Esiste perciò, in questa assiologia o corpo di principi fondamentali comunemente
accettati, un complesso comune di linguaggio; e questo ci fornisce la necessaria
base per comunicare, per intendere per accordarci, cioè per applicare insieme i
valori spirituali comuni alla soluzione dei problemi contingenti
dell'organizzazione e del costume. È chiaro tuttavia che questa comprensione e
questo accordo possono essere scoperti e verificati soltanto da filosofi o
studiosi - se ve ne sono - che siano più che filologi e per i quali la
conoscenza della grande tradizione sia stata un'esperienza vitale e
trasformatrice; questi filosofi o studiosi formeranno il lievito, il fermento
che potrà "rinnovare nella conoscenza" le civiltà imitatrici di oggi. Nel
prendere da san Paolo questa espressione non intendo riferirmi a una conoscenza
"scientifica" o a un potere tecnologico sulla natura, ma alla conoscenza del
proprio Sé, che i veri filosofi dell'Oriente come dell'Occidente hanno sempre
considerata come la conditio sine qua non della sapienza; perché qui
non contano la "mancanza di istruzione" o l'ignoranza dei "fatti", ma importa
ridare significato o valore a un mondo dalla "realtà impoverita". Oriente e
Occidente si trovano in disaccordo sulle finalità solamente perché l'Occidente è
determinato, cioè deciso ed economicamente "risoluto" ad avanzare verso
una meta indefinita, e chiama "progresso" questo viaggio alla deriva.

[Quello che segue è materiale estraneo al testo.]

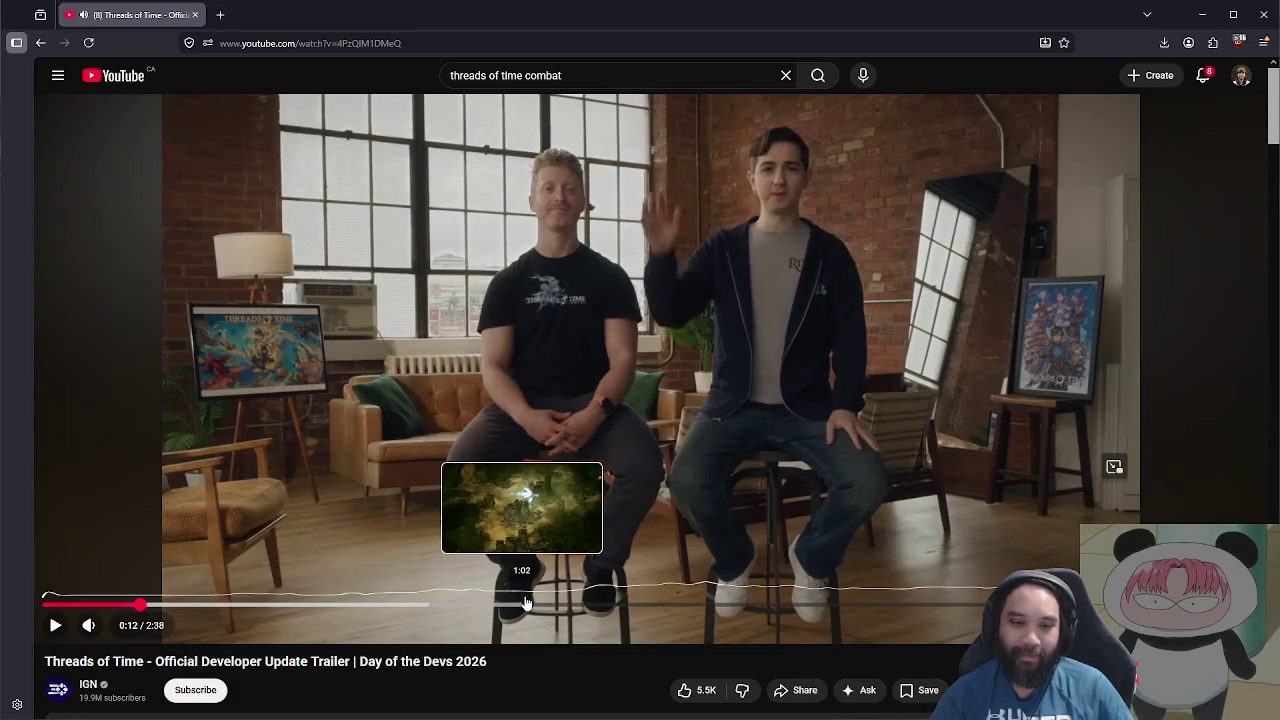
left_click(671, 606)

Molto più di ogni forma di partecipazione attiva e diretta alla politica o
all'economia conta ciò che i nostri filosofi o studiosi potrebbero essere con la
loro opera di mediazione, conta molto più la loro semplice presenza
catalizzatrice; non avendo diritto di voto e di "rappresentanza" a Ginevra, e
rimanendo nell'ombra, non susciterebbero neppure opposizioni. Pensando a queste
persone ideali, mi vengono alla mente oggi soltanto due o tre nomi: René Guénon,
Frithjof Schuon, Marcos Pallis; escludo, da questo punto di vista, coloro che
conoscono, anche se a fondo, o soltanto l'Occidente o soltanto l'Oriente.

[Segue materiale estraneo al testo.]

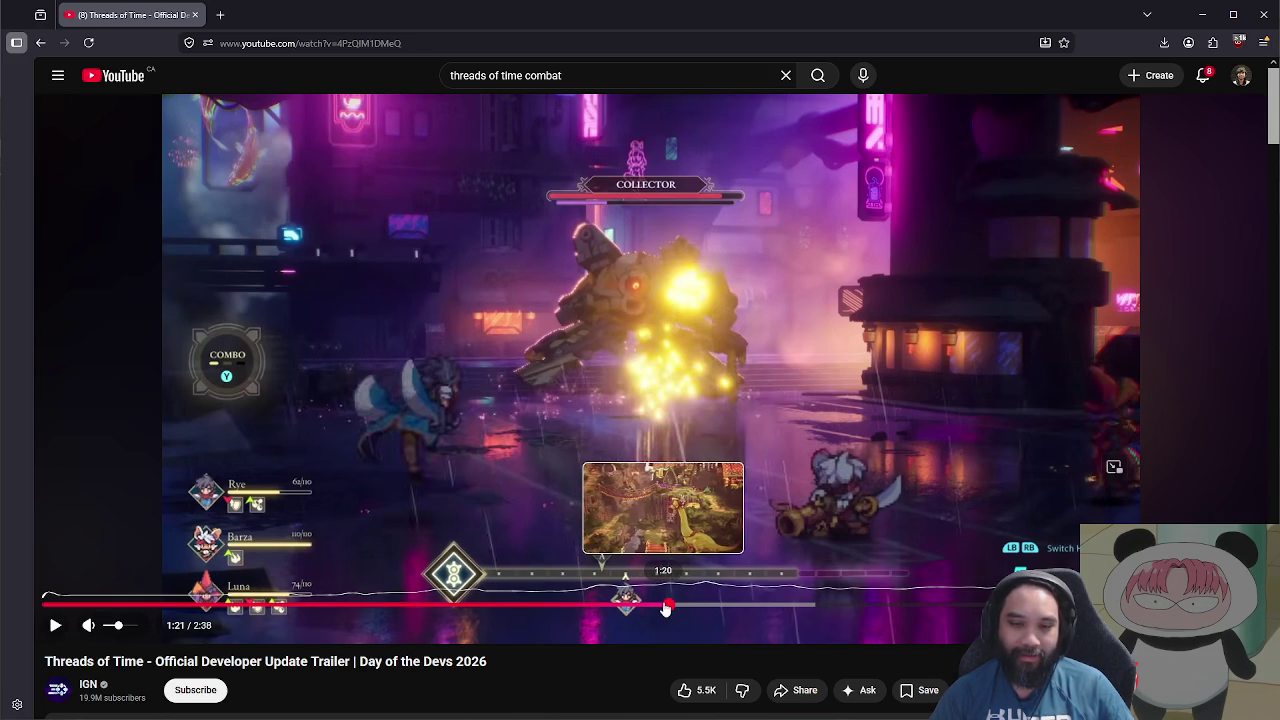
left_click(666, 608)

D'altra, parte, la semplice buona volontà o la filantropia non sono sufficienti;
e mentre è vero che le soluzioni giuste sono necessariamente buone, non ne
consegue che sia giusto quello che all'altruista pare buono. Non c'è posto, in
questa dimensione, per la "furia di proselitismo" degli "idealisti". Ciò cui
mira effettivamente il "secolo dell'uomo comune" e l'uomo economico, l'uomo
predeterminato economicamente, per il quale il meglio e il peggio non hanno una
motivazione morale. (Un uomo siffatto, per i nostri fini è di gran lunga troppo
"comune".) Ma quanti dei nostri "comunisti", mi domando, sanno che,
originariamente "uomo comune" (communis homo) significava non uomo
della strada ma la deità immanente, l'Uomo autentico che è insito in ogni uomo?

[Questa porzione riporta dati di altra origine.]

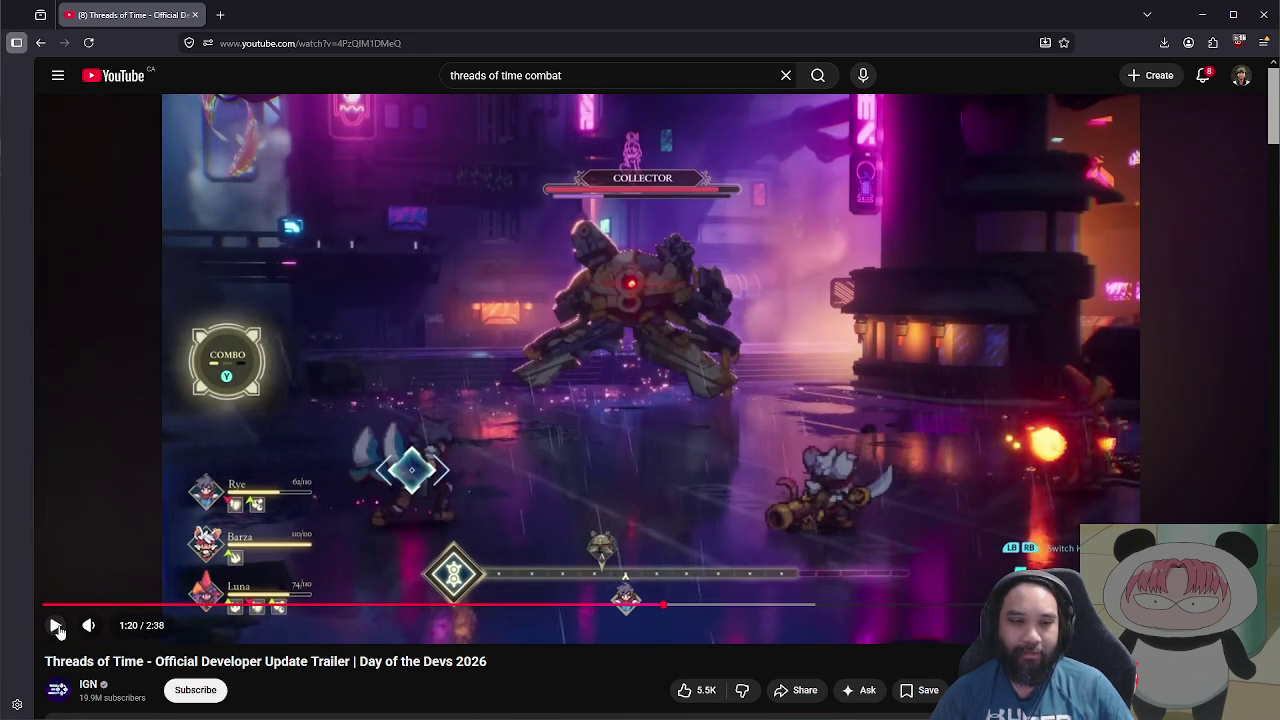
left_click(56, 625)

E che cosa significa "libera iniziativa"? Questo: "la sua mano [quella dell'uomo
"comune" nel significato attuale] contro le mani di tutti, e le mani di tutti
contro di lui": abbiamo qui i semi fertili delle guerre del futuro. Ciò che noi
esigiamo è qualcosa di diverso da un livello di vita quantitativo: chiediamo una
forma di società nella quale, come dice sant'Agostino, "ognuno ha il suo posto
preordinato da Dio, dove trova la sua sicurezza, l'onore, la soddisfazione,
senza provare invidia per l'altrui superiorità e felicità, e per il rispetto di
cui altri godono; una società nella quale Dio è cercato e trovato, e viene
esaltato in ogni cosa"; una società nella quale, secondo le parole di Pio XII,
"ogni attività ha una sua dignità intrinseca e allo stesso tempo uno stretto
rapporto con il perfezionamento della persona umana". (E questo non è che un
sommario quasi letterale della vera filosofia del lavoro proposta da Platone e
dalla Bhagavad Gita).
Per quanto io conosca, nessuna forma di società si è avvicinata a questo ideale
quanto la società indiana, della quale sir George Birdwood, un cristiano
convinto ed esemplare, affermava: "Questo ordine ideale ci sembrava
irrealizzabile, eppure esso continua a esistere [benché ormai in modo precario]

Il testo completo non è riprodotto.